# Job:
Check the records below for the word "spesa" and state how many lines contain it, replying with the number only.

*** Opening Extracted data ***

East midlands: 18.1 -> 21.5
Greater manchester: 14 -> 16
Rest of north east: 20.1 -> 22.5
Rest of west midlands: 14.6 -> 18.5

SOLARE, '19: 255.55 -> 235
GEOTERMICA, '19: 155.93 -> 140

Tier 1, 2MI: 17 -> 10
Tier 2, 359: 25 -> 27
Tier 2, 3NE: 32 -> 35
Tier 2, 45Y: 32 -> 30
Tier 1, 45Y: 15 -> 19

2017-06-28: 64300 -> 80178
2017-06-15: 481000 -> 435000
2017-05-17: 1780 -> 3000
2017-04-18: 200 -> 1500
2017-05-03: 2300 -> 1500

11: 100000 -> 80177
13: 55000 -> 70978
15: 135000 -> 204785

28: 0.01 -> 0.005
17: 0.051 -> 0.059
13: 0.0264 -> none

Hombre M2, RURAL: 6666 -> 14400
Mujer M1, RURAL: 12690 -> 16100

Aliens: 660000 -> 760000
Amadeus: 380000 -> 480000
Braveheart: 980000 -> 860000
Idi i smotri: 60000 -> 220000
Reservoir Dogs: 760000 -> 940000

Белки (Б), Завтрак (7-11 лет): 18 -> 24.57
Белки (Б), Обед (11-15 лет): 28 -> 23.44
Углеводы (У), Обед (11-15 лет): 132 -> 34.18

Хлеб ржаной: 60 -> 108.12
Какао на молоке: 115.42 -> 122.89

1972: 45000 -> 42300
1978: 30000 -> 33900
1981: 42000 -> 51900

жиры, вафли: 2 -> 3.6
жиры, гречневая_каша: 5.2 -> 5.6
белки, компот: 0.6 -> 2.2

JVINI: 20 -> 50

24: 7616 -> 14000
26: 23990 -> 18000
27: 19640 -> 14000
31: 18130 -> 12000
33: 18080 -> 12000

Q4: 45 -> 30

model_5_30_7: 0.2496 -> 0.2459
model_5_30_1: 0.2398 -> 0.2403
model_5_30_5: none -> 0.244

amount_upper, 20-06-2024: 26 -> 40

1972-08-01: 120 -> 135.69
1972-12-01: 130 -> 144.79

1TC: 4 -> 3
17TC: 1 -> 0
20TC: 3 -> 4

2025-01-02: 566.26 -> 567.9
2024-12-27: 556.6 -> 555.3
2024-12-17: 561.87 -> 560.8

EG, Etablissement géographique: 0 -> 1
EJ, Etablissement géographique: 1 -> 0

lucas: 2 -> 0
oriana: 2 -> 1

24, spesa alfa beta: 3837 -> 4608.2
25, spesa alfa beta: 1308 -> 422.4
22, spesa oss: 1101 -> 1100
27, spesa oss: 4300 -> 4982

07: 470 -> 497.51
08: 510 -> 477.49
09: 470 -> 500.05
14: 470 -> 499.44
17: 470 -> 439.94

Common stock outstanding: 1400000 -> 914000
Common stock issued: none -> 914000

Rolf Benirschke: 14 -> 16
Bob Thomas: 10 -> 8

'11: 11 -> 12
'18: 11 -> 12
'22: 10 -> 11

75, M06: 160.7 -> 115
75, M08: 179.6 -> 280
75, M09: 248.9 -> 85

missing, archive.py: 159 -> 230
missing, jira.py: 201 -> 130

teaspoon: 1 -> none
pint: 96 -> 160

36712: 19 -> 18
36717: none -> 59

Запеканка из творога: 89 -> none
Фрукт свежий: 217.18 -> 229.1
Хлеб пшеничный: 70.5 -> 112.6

*** Closing Extracted data ***

# Response area:
4